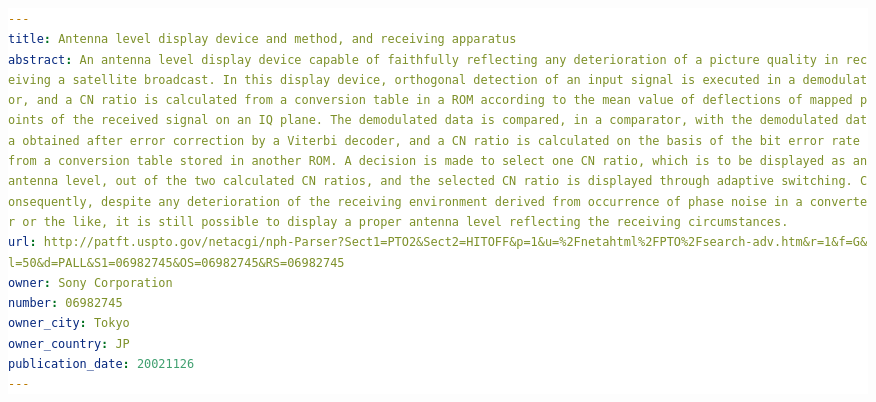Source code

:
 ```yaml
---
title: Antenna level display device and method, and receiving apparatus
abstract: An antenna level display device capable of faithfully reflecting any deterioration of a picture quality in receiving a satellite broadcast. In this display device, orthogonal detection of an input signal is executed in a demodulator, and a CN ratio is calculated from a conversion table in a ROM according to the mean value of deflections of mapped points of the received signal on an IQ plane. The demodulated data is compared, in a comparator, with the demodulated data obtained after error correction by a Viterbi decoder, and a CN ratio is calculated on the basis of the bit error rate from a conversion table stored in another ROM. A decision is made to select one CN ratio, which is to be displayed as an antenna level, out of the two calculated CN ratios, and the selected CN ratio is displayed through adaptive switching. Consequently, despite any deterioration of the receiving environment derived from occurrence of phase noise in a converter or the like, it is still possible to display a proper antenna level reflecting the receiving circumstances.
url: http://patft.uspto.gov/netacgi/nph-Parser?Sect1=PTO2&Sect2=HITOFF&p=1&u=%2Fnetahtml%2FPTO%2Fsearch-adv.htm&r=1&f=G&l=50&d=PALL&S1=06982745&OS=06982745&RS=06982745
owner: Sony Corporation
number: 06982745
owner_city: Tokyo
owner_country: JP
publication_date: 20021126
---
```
--
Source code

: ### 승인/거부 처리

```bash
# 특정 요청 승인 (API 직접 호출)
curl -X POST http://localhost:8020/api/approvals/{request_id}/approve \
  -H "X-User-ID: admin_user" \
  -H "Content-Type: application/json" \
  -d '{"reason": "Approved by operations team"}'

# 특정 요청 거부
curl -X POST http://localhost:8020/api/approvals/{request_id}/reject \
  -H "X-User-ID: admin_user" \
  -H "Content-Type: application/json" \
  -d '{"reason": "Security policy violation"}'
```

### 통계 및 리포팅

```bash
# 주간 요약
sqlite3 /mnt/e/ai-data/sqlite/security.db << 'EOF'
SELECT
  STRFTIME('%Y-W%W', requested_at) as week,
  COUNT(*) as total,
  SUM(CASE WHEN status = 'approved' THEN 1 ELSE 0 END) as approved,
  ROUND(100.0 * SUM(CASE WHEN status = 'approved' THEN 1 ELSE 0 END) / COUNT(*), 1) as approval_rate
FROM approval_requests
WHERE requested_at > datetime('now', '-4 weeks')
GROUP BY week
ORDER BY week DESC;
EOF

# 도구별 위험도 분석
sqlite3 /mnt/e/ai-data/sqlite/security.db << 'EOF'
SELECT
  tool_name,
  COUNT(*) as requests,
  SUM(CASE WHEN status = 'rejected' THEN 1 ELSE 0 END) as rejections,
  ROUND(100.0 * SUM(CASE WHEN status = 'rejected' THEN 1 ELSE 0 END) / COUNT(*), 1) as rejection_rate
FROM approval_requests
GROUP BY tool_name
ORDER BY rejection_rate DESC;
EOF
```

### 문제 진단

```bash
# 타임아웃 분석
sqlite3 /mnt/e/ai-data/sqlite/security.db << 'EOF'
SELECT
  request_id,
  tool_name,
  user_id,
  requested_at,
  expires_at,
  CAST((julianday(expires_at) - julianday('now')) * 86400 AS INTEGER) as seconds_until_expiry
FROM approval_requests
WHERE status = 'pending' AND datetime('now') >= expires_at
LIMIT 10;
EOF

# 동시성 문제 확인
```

§ **What to work on**:
Pull out the lines above in which the word "WHEN" appears.

§ **Reply to the task**:
  SUM(CASE WHEN status = 'approved' THEN 1 ELSE 0 END) as approved,
  ROUND(100.0 * SUM(CASE WHEN status = 'approved' THEN 1 ELSE 0 END) / COUNT(*), 1) as approval_rate
  SUM(CASE WHEN status = 'rejected' THEN 1 ELSE 0 END) as rejections,
  ROUND(100.0 * SUM(CASE WHEN status = 'rejected' THEN 1 ELSE 0 END) / COUNT(*), 1) as rejection_rate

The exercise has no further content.